- Tasks:
- A) Quote from the notes on cartridge Regions, starting with "This is suspected" and going on through "the audio coherently.".
- B) Name every part into which the notes on cartridge Regions say Regions 1-12 can be divided.
- C) For each statement, say whether it agrees with the notes on cartridge Regions. Answer yes or no, and quote the words from the notes that settle it.
(i) The lengths of Regions 13-24 change from one cartridge to another.
(ii) The Address is the first 4 bytes of each region.
(iii) The pointer table in Segment 1 places the start of Region 13 at 8556 bytes before Segment 5.

- Excerpt provided:
#####

As previously stated, all Regions start with a 4-byte "size." In Regions 1-12, this size does not end at the Region, but at the start of a terminal table-like data structure. See "Possible PCM Areas" below for an explanation. Conversely, in Regions 13-24, this size does end the Region. This further supports the idea of a "delta-table," as the sound may be located in Regions 1-12 instead of Regions 13-24 -- as there are 12 film slides and these Regions are longest. The shorter Regions 13-24 are conserved between cartridges, thus indicating that the audio is not stored here. The lengths of Regions 13-24 are also unchanging between cartridges, which lends evidence that they are not some sort of decryption keys for their corresponding Region 1-12 pair (ie: 1 & 13, 2 & 14, ... 12 & 24). If they were some sort of decryption/decompression key for their earlier pair, I would anticipate that their length would be proportional to the length of their Region 1-12 counterparts, which they are not since cartridge Regions 1-12 vary in length, but Regions 13-24 do not vary at all. Potentially, Regions 13-24 may be constant keys used to decrypt each corresponding Region 1-12 through some algorithm...
Phenakist originally noted that 8556 bytes prior to the start of Segment 5 is conserved among all books ("Segment 4"). However, the pointer table in Segment 1 suggests that Region 13 starts 8552 bytes prior to Segment 5. This 4-byte difference seems to be possibly deviant between books. See Segment 4 Region 13 Differentiation for an analysis of this 4-byte area leading to the correction of Segment 4's starting address.
PCM Breakdown for Regions 1-12 by Cartridge
Pulse-Code Modulation (PCM) is a type of compressed audio format. Each region can be further broken down into 2-3 distinguished parts. Regions 1-12 can be divided into Address, Body, and Map. Regions 13-24 can be simply divided into Address and Body.
This area is a 4 byte segment, the very first 4 bytes of each region. These 4 bytes actually denote the size of the PCM Body of the Region when converted into decimal. Remember retrograde conversion of hex to decimal in Little Endian (42 99 = 0x9942 = 39234 bytes).
This is suspected to be the area where the compressed audio is (in PCM format). To decompress the audio, a map of predictive changes based on the last value is provided to help reconstruct the audio coherently.
As far as I understand, this is a map of values that help predict the holes in the sampled audio of the Body.

#####

Saved data entries:
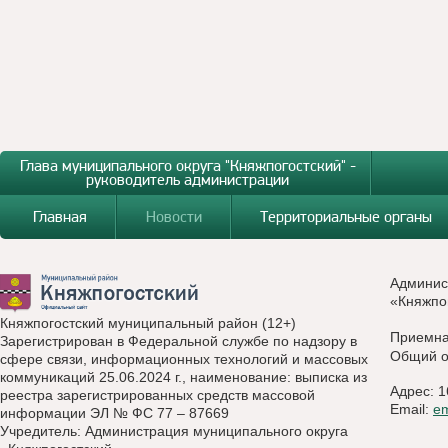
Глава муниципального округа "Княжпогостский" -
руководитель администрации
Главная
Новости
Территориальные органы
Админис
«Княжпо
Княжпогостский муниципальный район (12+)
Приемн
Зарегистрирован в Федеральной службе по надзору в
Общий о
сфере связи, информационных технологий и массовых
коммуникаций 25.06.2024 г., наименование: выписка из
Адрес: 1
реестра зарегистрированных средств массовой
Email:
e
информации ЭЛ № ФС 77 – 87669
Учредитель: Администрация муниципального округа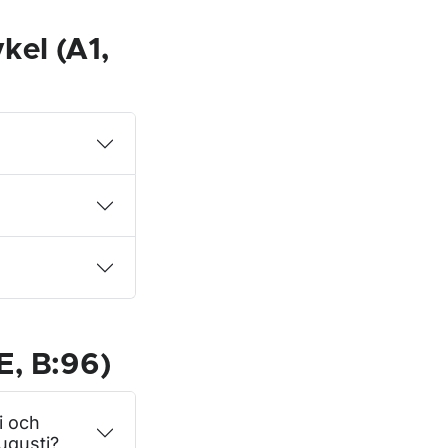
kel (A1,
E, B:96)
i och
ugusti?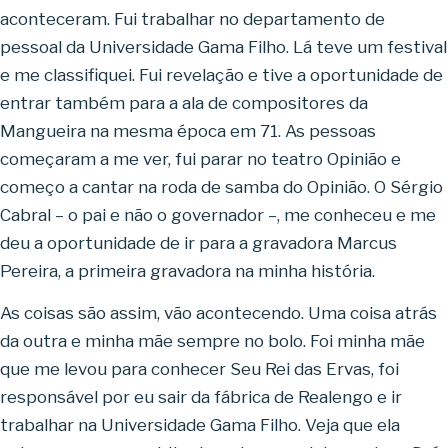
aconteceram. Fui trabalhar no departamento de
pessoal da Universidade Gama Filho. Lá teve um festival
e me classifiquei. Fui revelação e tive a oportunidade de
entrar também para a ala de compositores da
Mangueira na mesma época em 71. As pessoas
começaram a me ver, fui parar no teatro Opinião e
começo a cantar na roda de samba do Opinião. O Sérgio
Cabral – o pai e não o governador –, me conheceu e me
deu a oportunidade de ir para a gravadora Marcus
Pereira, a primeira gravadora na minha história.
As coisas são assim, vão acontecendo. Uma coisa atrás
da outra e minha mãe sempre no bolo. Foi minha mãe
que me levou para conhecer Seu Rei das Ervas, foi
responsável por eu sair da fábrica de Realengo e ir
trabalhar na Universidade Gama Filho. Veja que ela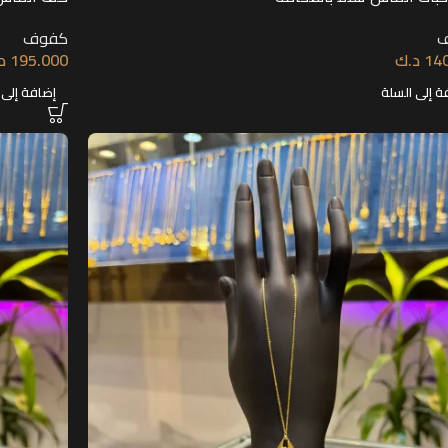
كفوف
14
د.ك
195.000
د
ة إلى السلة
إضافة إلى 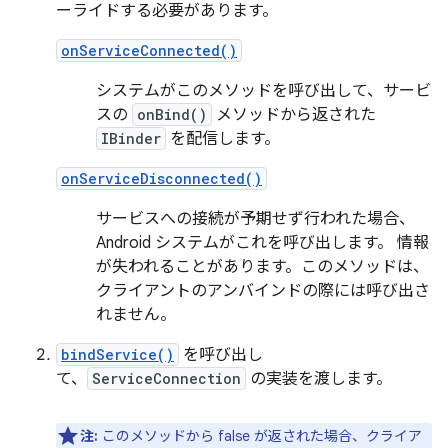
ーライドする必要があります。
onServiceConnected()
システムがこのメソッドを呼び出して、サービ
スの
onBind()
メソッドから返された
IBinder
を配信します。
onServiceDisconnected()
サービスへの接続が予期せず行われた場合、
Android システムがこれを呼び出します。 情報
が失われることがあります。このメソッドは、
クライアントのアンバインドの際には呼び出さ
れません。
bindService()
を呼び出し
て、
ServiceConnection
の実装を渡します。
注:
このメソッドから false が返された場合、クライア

#####

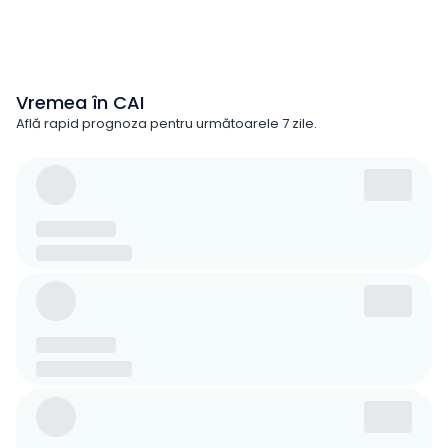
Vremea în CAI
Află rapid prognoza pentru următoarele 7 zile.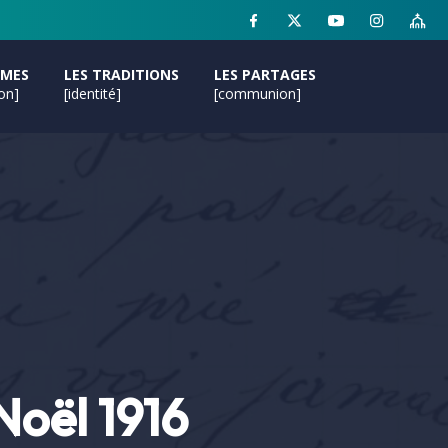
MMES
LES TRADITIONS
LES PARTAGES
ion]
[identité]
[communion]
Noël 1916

#####

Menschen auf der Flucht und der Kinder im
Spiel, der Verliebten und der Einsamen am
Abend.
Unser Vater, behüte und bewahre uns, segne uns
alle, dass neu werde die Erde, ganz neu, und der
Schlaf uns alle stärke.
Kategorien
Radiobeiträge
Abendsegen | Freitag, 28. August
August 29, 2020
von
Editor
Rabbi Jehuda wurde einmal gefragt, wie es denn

#####

- Answers to the problems:
- A)
This is suspected to be the area where the compressed audio is (in PCM format). To decompress the audio, a map of predictive changes based on the last value is provided to help reconstruct the audio coherently.

- B) Address, Body, Map

- C)
(i) No: "The lengths of Regions 13-24 are also unchanging between cartridges"
(ii) Yes: "the very first 4 bytes of each region"
(iii) No: "the pointer table in Segment 1 suggests that Region 13 starts 8552 bytes prior to Segment 5"